You've been swindled. The conman is caught and brought to trial. Guilty, says the jury.
"Guilty, by Jove!" says the judge. "As this is by no means your first offence, I sentence you to... well, what would you like?"
"How about forcing me to buy a new suit?", says the criminal. "I've got the money. Business has been good. And if you could hurry up, I've got a lot on my plate."
As the swindled party, how would you feel?
Better get used to that feeling. This is what's playing out in the European Commission. Microsoft has been found guilty of abuse of its position - as it was in America, remember - on activities that have given millions of people a bad deal and crippled sectors of the IT industry. Yet it and the EC are negotiating away any hint of effective action.
Take Windows XP N, the version of XP without the Media Player. By allowing Microsoft to offer this at the same price as full XP, the EC has ensured that Microsoft will not only suffer no loss of revenue whatsoever - not a single penny - but can say "Look! No demand!" when everyone else ignores it. If that's a punishment, we're the Bolshoi Ballet.
And server interoperability, where Microsoft has also been found guilty of using its IP to illegally lock people out, is still being discussed. Why? What is wrong with saying that Microsoft has forfeited its right to that IP, such as it is, by egregious abuse, and it will immediately open it up or be hit with those seven figure daily fines?

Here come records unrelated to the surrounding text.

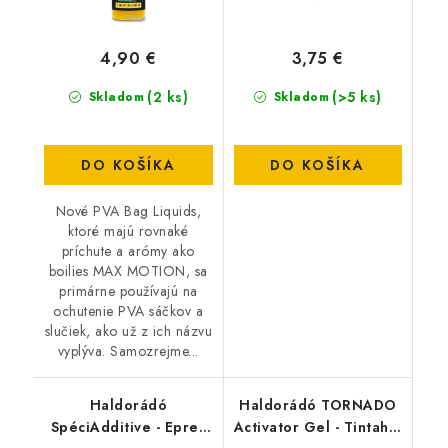
4,90 €
3,75 €
(2 ks)
(>5 ks)
Skladom
Skladom
DO KOŠÍKA
DO KOŠÍKA
Nové PVA Bag Liquids,
ktoré majú rovnaké
príchute a arómy ako
boilies MAX MOTION, sa
primárne používajú na
ochutenie PVA sáčkov a
slučiek, ako už z ich názvu
vyplýva. Samozrejme...
Haldorádó
Haldorádó TORNADO
SpéciAdditive - Epres
Activator Gel - Tintahal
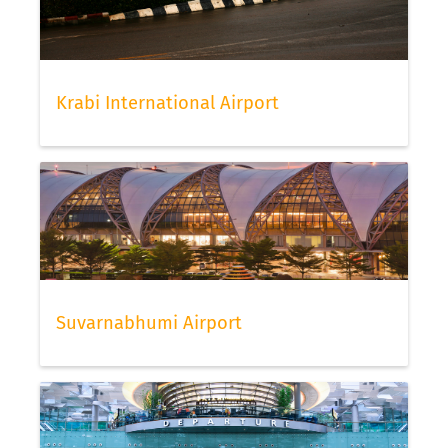
Krabi International Airport
Suvarnabhumi Airport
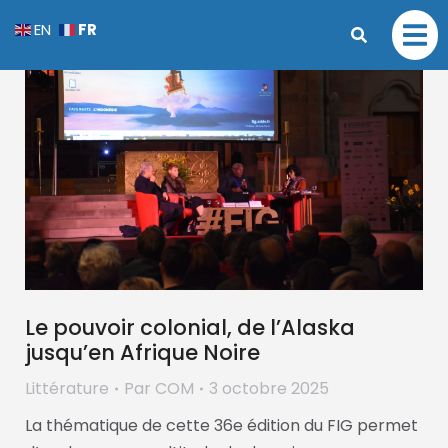
FR
EN
Le pouvoir colonial, de l’Alaska
jusqu’en Afrique Noire
Littérature
Par
COM
3 octobre 2025
La thématique de cette 36e édition du FIG permet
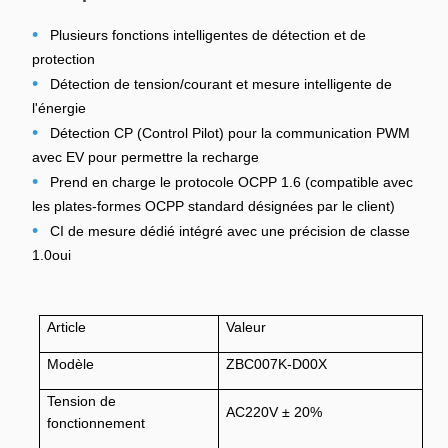
•
Plusieurs fonctions intelligentes de détection et de
protection
•
Détection de tension/courant et mesure intelligente de
l'énergie
•
Détection CP (Control Pilot) pour la communication PWM
avec EV pour permettre la recharge
•
Prend en charge le protocole OCPP 1.6 (compatible avec
les plates-formes OCPP standard désignées par le client)
•
CI de mesure dédié intégré avec une précision de classe
1.0
oui
Article
Valeur
Modèle
ZBC007K-D00X
Tension de
AC220V ± 20%
fonctionnement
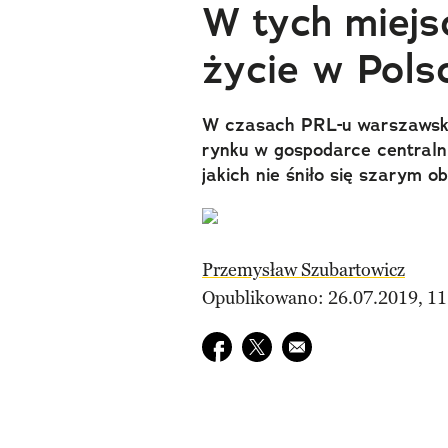
W tych miejs
życie w Pols
W czasach PRL-u warszawski
rynku w gospodarce centralnie
jakich nie śniło się szarym 
Przemysław Szubartowicz
Opublikowano: 26.07.2019, 11
Udostępnij na facebook
Udostępnij na twitter
E-mail do przyjaciela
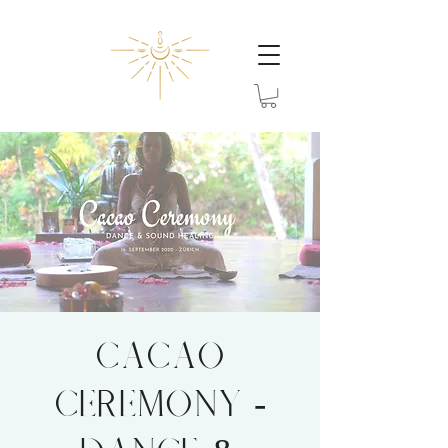
Cacao
Ceremony -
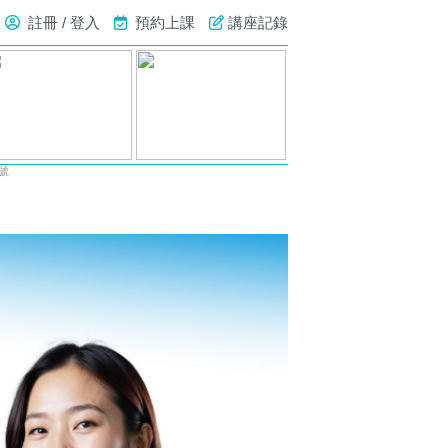
註冊 / 登入
預約上課
講座記錄
號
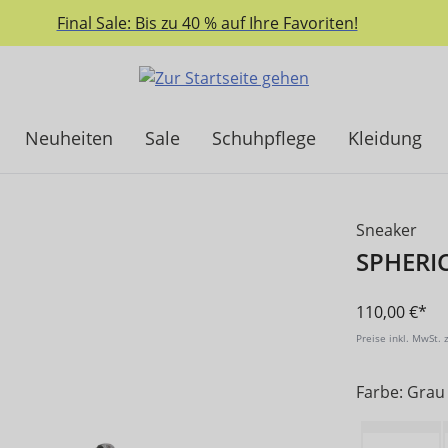
Final Sale: Bis zu 40 % auf Ihre Favoriten!
Neuheiten
Sale
Schuhpflege
Kleidung
Sneaker
SPHERI
110,00 €*
Preise inkl. MwSt. 
Farbe: Grau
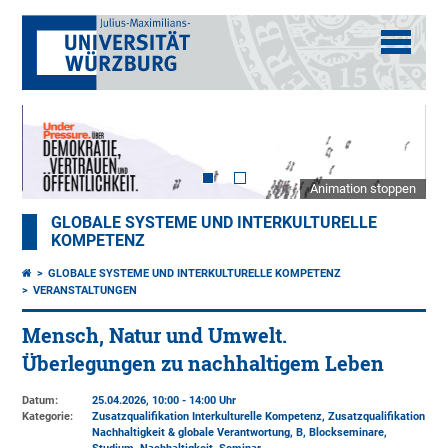
Animation stoppen
GLOBALE SYSTEME UND INTERKULTURELLE
KOMPETENZ
GLOBALE SYSTEME UND INTERKULTURELLE KOMPETENZ
VERANSTALTUNGEN
Mensch, Natur und Umwelt.
Überlegungen zu nachhaltigem Leben
Datum:
25.04.2026, 10:00 - 14:00 Uhr
Kategorie:
Zusatzqualifikation Interkulturelle Kompetenz, Zusatzqualifikation
Nachhaltigkeit & globale Verantwortung, B, Blockseminare,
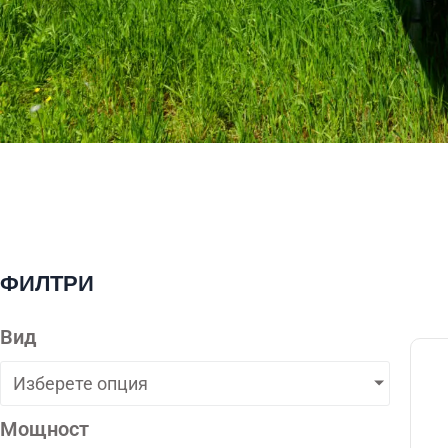
ФИЛТРИ
Вид
Изберете опция
Мощност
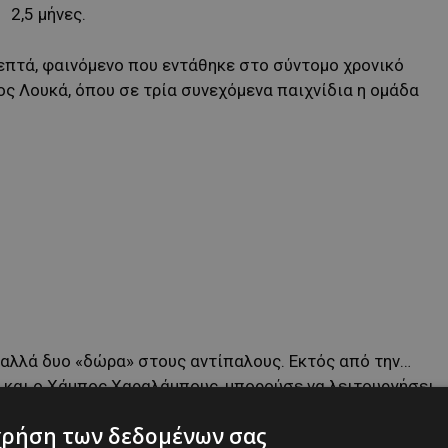
2,5 μήνες.
επτά, φαινόμενο που εντάθηκε στο σύντομο χρονικό
ος Λουκά, όπου σε τρία συνεχόμενα παιχνίδια η ομάδα
α, αλλά δυο «δώρα» στους αντίπαλους. Εκτός από την…
 και ο Χάμπος Χαραλάμπους, μπορούσε να λειτουργήσει
 Λουίζ, όπου υπέπεσε σε πέναλτι…
χρήση των δεδομένων σας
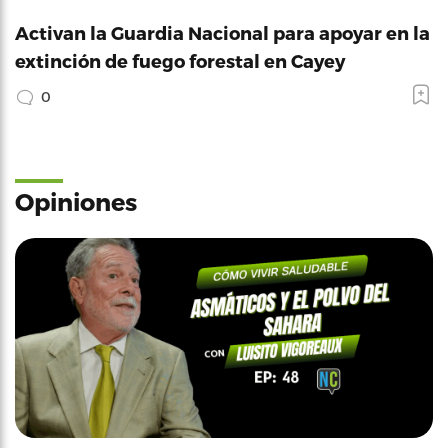
Activan la Guardia Nacional para apoyar en la
extinción de fuego forestal en Cayey
0
Opiniones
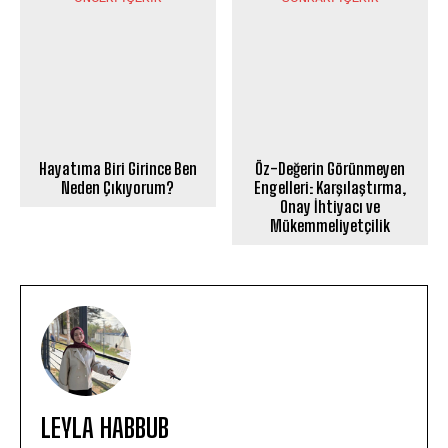
Hayatıma Biri Girince Ben
Öz-Değerin Görünmeyen
Neden Çıkıyorum?
Engelleri: Karşılaştırma,
Onay İhtiyacı ve
Mükemmeliyetçilik
LEYLA HABBUB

Watching the conman shake hands with the judge, you may wonder what's going on between those two.
Let's look at Microsoft's modus operandi under pressure. We've seen it in America, where Microsoft said it would withdraw Windows from sale rather than comply with sanctions. We've seen it in Asia, where Steve Ballmer issued the most thinly veiled of threats to anyone thinking of open source - but he didn't mean it, of course. We've seen it in Europe, where Microsoft never threatened to pull research and development back to the US if software patents weren't supported and had no idea why anyone would think such a thing.

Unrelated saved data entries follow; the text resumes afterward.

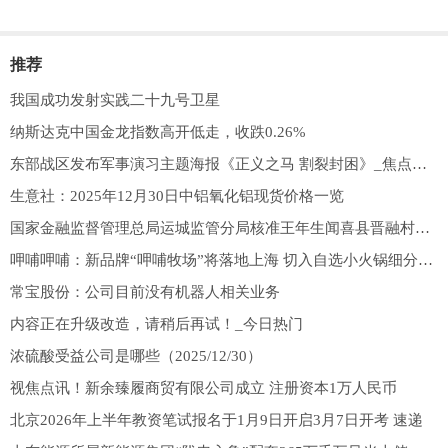
推荐
我国成功发射实践二十九号卫星
纳斯达克中国金龙指数高开低走，收跌0.26%
东部战区发布军事演习主题海报《正义之马 割裂封困》_焦点短讯
生意社：2025年12月30日中铝氧化铝现货价格一览
国家金融监督管理总局运城监管分局核准王年生闻喜县晋融村镇银行有限责任公司董事、董事长
呷哺呷哺：新品牌“呷哺牧场”将落地上海 切入自选小火锅细分赛道
常宝股份：公司目前没有机器人相关业务
内容正在升级改造，请稍后再试！_今日热门
浓硫酸受益公司是哪些（2025/12/30）
视焦点讯！新余臻履商贸有限公司成立 注册资本1万人民币
北京2026年上半年教资笔试报名于1月9日开启3月7日开考 速递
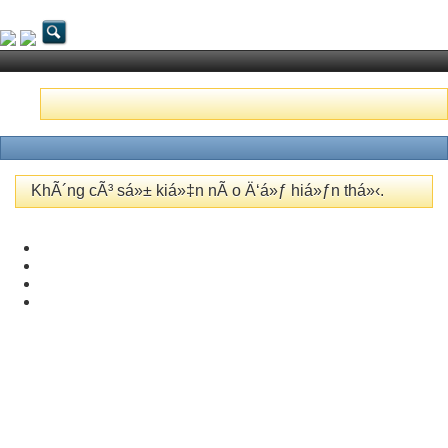
KhÃ´ng cÃ³ sá»± kiá»‡n nÃ o Ä‘á»ƒ hiá»ƒn thá»‹.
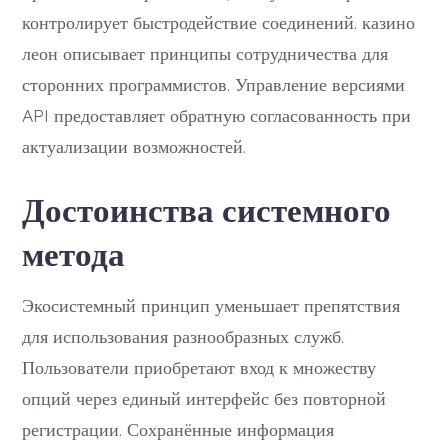
контролирует быстродействие соединений. казино
леон описывает принципы сотрудничества для
сторонних программистов. Управление версиями
API предоставляет обратную согласованность при
актуализации возможностей.
Достоинства системного
метода
Экосистемный принцип уменьшает препятствия
для использования разнообразных служб.
Пользователи приобретают вход к множеству
опций через единый интерфейс без повторной
регистрации. Сохранённые информация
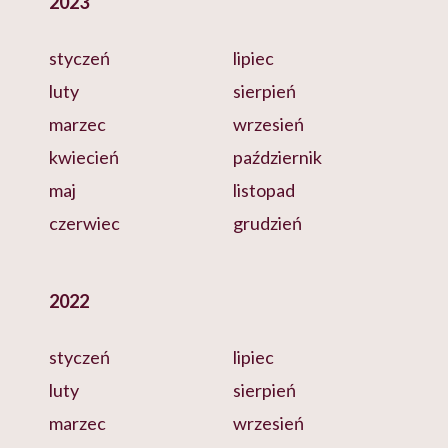
2023
styczeń
lipiec
luty
sierpień
marzec
wrzesień
kwiecień
październik
maj
listopad
czerwiec
grudzień
2022
styczeń
lipiec
luty
sierpień
marzec
wrzesień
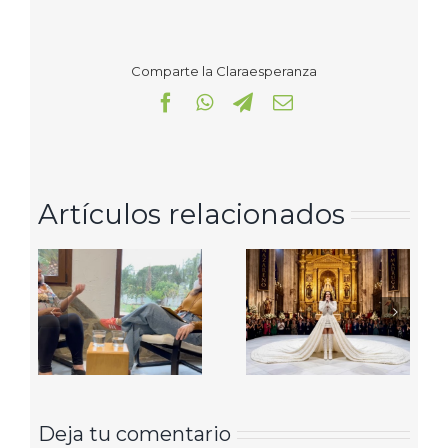
Comparte la Claraesperanza
Facebook
WhatsApp
Telegram
Correo
electrónico
Artículos relacionados
Deja tu comentario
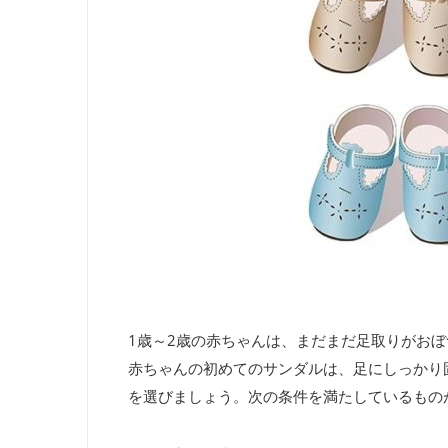
1歳～
2
歳の赤ちゃんは、まだまだ足取りがおぼ
赤ちゃんの初めてのサンダルは、足にしっかり
を選びましょう。次の条件を満たしているもの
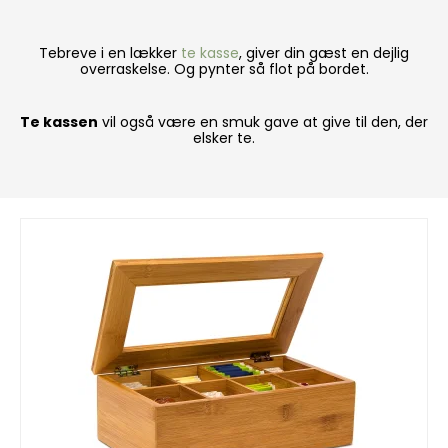
Tebreve i en lækker
te kasse
, giver din gæst en dejlig
overraskelse. Og pynter så flot på bordet.
Te kassen
vil også være en smuk gave at give til den, der
elsker te.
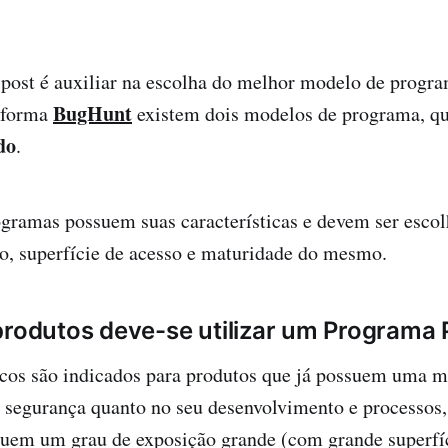
 post é auxiliar na escolha do melhor modelo de progr
BugHunt
aforma
existem dois modelos de programa, qu
do
.
gramas possuem suas características e devem ser escol
o, superfície de acesso e maturidade do mesmo.
produtos deve-se utilizar um Programa 
cos são indicados para produtos que já possuem uma m
m segurança quanto no seu desenvolvimento e processos
suem um grau de exposição grande (com grande superfíc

Again and again, Microsoft's response when all else is lost is: you touch us, we'll hurt you twice as bad. It's worked before. It would be out of character were this not part of its negotiations with the EC: how else to explain what's going on?
This is not justice. This is capitulating to a bully -- one, moreover, intent on increasing its control over the industry by all the technical, political and legal means it can muster.
We can still hurt Microsoft more than it can hurt us. Its bluff must be called, while we still have the option.